Collected data:
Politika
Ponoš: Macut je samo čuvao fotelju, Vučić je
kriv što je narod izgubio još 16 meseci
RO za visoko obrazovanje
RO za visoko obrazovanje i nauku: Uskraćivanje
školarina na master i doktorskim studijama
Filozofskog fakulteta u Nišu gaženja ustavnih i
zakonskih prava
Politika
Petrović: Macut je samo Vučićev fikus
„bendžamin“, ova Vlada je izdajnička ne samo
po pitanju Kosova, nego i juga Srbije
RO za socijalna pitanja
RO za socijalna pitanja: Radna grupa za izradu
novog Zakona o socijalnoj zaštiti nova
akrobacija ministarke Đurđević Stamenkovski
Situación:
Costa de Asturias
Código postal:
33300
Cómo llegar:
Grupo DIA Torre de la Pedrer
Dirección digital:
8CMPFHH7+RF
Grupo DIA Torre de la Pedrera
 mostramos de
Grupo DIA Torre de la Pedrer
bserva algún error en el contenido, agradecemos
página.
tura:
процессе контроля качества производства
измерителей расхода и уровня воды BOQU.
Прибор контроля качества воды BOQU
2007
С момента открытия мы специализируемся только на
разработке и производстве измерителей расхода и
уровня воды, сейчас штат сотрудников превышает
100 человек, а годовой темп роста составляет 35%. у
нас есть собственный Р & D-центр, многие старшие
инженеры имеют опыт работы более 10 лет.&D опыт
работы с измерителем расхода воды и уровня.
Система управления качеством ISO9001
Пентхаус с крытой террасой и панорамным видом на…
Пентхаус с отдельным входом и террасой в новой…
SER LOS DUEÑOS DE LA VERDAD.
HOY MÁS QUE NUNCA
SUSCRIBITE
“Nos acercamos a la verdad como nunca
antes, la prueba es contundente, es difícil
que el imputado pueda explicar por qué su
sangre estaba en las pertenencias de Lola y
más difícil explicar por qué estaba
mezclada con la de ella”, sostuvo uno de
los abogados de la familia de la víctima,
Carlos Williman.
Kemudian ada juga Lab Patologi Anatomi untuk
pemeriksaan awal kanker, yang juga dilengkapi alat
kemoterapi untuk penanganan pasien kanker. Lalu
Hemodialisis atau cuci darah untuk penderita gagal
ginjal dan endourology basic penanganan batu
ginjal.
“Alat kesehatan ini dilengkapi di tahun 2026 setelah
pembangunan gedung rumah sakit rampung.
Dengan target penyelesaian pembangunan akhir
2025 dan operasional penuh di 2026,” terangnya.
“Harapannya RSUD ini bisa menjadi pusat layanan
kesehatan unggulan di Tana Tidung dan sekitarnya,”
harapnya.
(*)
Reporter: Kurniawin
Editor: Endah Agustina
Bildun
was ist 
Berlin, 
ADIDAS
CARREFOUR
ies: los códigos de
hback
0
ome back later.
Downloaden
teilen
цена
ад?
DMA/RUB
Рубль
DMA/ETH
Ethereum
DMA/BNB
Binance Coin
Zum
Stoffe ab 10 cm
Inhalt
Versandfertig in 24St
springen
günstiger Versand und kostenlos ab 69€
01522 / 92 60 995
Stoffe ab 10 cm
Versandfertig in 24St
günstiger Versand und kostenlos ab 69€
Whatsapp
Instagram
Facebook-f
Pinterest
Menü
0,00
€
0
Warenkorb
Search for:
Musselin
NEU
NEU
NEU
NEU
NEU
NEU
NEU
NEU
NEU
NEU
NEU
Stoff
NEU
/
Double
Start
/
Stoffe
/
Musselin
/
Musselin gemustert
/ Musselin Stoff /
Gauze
...
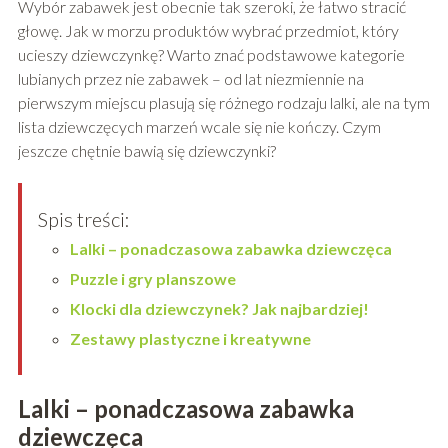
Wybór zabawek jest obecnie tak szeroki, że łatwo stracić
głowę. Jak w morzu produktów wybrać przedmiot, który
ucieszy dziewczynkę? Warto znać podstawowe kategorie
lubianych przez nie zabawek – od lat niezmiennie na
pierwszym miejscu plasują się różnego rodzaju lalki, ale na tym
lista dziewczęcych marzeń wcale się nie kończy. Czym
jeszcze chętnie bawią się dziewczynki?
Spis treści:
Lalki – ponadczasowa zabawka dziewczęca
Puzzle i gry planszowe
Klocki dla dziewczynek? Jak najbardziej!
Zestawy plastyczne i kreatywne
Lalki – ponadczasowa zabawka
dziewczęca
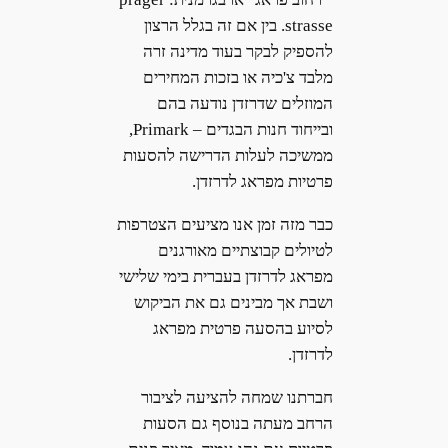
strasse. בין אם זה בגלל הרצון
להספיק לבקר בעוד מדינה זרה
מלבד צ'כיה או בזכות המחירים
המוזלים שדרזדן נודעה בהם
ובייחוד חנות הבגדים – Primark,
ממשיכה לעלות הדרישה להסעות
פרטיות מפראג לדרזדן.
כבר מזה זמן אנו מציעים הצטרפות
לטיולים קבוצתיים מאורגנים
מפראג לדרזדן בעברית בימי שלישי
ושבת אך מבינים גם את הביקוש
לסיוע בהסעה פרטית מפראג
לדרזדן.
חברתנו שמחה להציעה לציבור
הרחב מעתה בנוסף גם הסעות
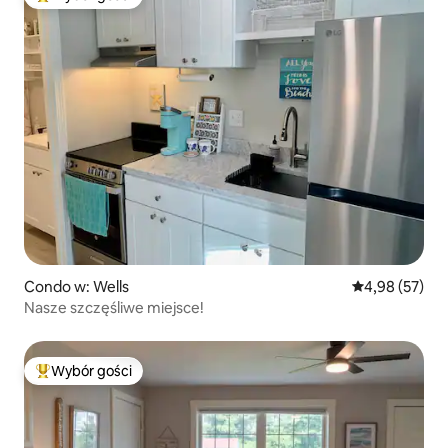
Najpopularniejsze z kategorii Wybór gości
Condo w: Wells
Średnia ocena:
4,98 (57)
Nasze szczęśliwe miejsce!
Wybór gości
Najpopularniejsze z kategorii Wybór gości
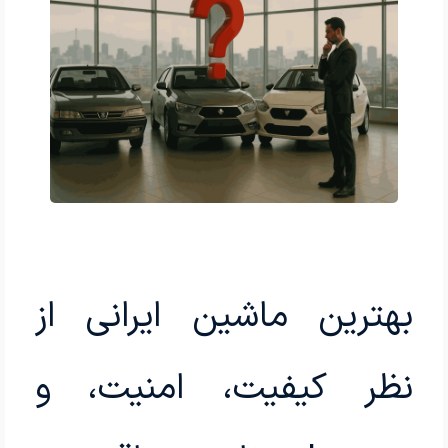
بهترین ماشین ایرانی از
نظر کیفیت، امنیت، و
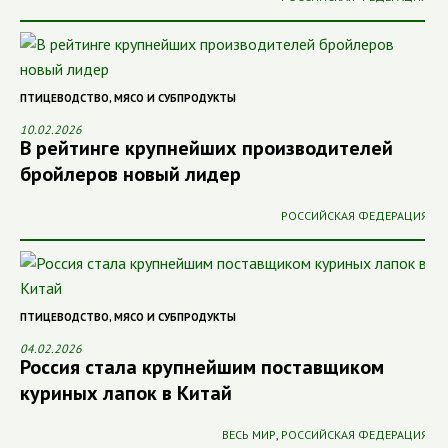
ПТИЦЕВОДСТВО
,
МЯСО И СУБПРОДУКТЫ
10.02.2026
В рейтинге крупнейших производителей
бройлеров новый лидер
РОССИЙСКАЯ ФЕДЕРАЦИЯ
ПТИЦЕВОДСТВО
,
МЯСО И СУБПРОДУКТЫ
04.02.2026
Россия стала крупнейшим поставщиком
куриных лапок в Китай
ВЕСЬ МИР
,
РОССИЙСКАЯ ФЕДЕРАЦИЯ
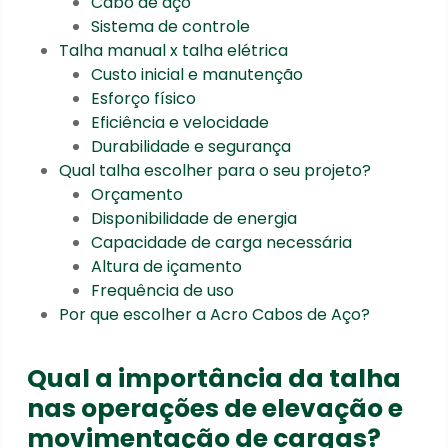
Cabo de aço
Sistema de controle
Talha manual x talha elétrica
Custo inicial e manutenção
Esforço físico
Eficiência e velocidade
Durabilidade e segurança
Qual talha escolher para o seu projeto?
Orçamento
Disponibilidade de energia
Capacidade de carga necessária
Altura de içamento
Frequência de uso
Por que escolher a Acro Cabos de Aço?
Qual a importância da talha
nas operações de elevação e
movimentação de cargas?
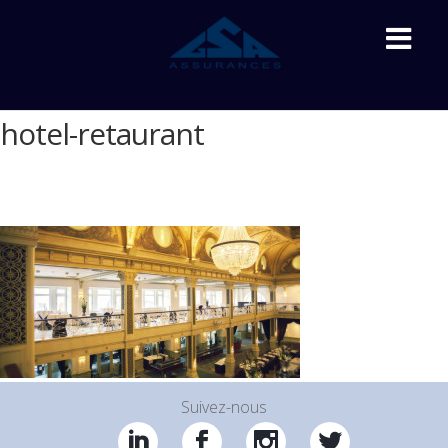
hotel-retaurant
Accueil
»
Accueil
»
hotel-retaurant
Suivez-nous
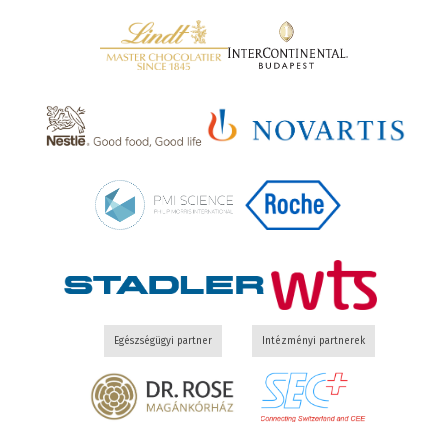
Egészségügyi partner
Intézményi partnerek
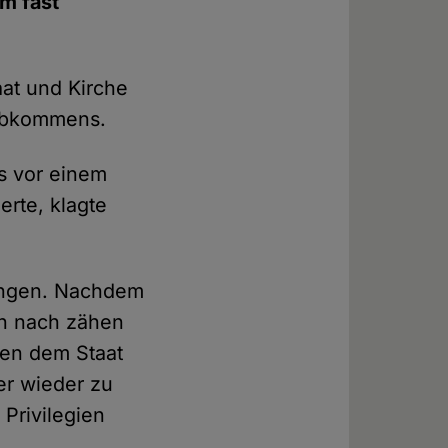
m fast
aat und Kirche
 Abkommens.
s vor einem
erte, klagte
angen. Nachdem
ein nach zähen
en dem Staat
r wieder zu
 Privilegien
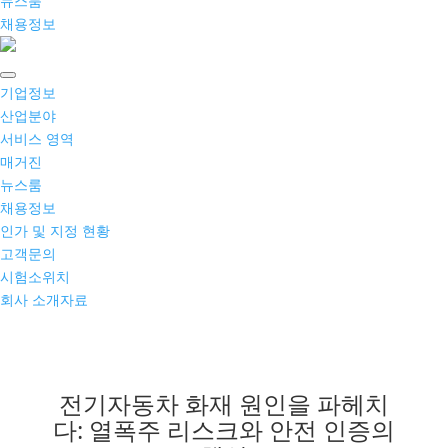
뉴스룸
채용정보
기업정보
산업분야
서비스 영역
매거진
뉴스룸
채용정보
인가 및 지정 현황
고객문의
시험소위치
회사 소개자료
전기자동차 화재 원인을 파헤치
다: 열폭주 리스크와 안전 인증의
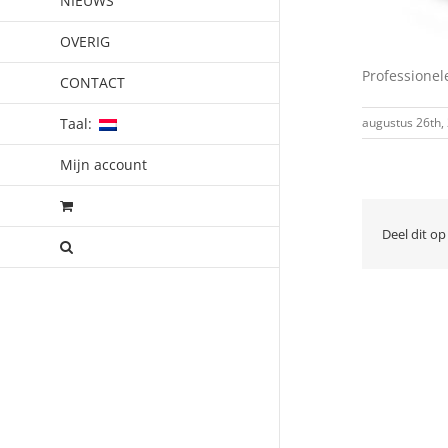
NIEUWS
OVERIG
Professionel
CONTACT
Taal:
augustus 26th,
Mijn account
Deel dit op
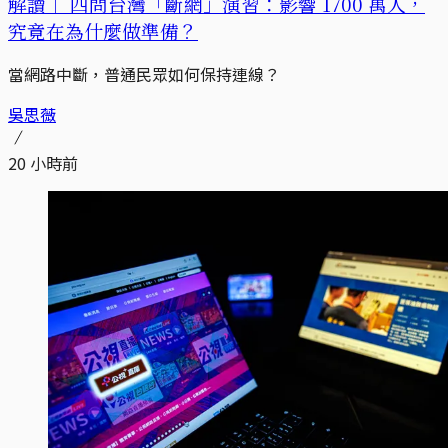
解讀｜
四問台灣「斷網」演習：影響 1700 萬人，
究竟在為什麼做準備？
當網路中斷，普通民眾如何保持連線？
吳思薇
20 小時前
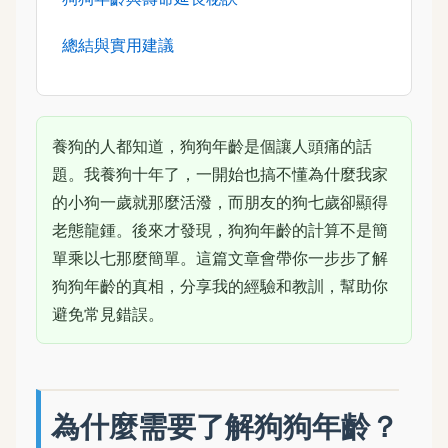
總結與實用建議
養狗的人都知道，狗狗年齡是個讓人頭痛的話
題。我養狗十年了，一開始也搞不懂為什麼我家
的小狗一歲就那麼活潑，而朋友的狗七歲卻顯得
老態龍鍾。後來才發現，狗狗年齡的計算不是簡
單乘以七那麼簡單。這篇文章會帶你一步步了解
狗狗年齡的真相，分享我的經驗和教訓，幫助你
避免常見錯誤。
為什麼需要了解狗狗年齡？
...
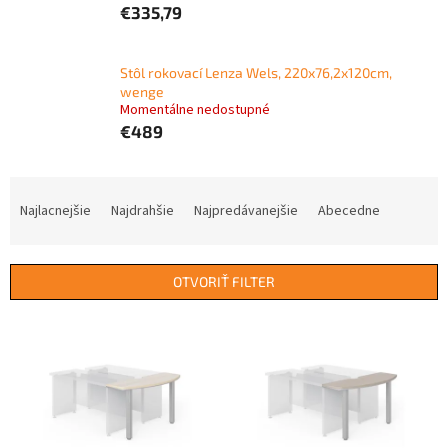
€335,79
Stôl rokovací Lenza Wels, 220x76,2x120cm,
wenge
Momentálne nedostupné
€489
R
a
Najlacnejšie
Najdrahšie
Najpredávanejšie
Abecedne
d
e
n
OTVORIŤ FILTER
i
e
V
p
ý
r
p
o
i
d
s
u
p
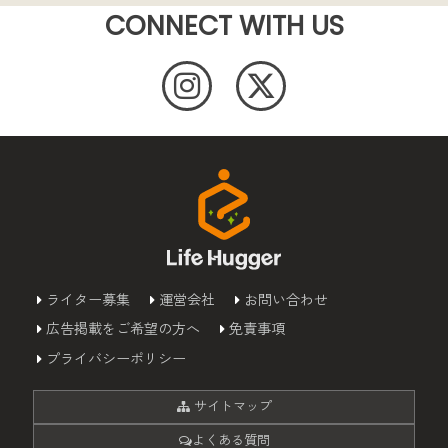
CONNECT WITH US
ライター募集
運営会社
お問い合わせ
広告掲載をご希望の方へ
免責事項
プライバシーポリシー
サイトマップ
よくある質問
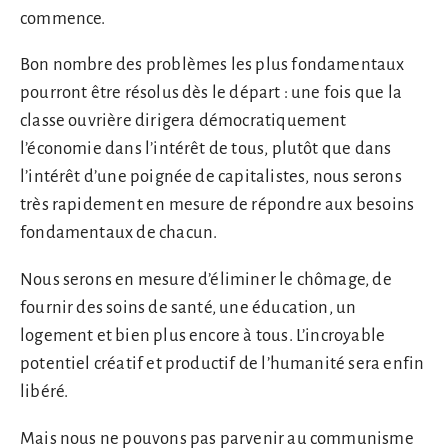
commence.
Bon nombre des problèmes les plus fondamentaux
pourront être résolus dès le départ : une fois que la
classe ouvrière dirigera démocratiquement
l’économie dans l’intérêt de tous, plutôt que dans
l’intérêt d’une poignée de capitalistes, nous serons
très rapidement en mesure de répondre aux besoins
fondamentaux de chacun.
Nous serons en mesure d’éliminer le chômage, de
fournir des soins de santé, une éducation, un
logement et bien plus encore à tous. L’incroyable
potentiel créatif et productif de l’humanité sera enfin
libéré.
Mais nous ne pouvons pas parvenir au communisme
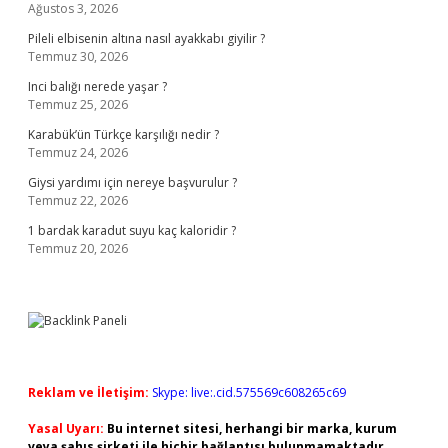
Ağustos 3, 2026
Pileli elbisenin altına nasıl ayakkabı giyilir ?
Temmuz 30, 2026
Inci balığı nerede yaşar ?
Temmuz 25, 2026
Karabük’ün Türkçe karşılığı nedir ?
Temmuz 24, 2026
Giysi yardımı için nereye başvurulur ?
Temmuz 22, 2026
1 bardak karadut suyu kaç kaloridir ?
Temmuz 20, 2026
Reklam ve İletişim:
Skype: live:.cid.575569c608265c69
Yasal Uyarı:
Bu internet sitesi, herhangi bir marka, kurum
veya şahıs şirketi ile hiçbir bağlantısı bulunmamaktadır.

● Directions for this task
Please retype the part of the entries that opens with the line containing "Egészségügyi partner" and closes with the line containing "Privilegien", both included. Leave the pictures out of your answer.

● Result
Egészségügyi partner
Intézményi partnerek
m fast
aat und Kirche
 Abkommens.
s vor einem
erte, klagte
angen. Nachdem
ein nach zähen
en dem Staat
r wieder zu
 Privilegien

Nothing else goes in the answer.